═══ RECORDS TO PROCESS ═══

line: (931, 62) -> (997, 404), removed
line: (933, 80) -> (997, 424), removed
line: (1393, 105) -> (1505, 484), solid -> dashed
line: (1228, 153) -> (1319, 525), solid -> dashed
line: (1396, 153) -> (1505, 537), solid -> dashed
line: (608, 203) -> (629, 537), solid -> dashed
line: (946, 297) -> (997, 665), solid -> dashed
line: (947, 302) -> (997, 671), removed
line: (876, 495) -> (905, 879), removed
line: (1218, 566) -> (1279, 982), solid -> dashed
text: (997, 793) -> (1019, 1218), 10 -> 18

═══

An exact copy of every record above is what's needed here.

§ **EXERCISE RESULT**
line: (931, 62) -> (997, 404), removed
line: (933, 80) -> (997, 424), removed
line: (1393, 105) -> (1505, 484), solid -> dashed
line: (1228, 153) -> (1319, 525), solid -> dashed
line: (1396, 153) -> (1505, 537), solid -> dashed
line: (608, 203) -> (629, 537), solid -> dashed
line: (946, 297) -> (997, 665), solid -> dashed
line: (947, 302) -> (997, 671), removed
line: (876, 495) -> (905, 879), removed
line: (1218, 566) -> (1279, 982), solid -> dashed
text: (997, 793) -> (1019, 1218), 10 -> 18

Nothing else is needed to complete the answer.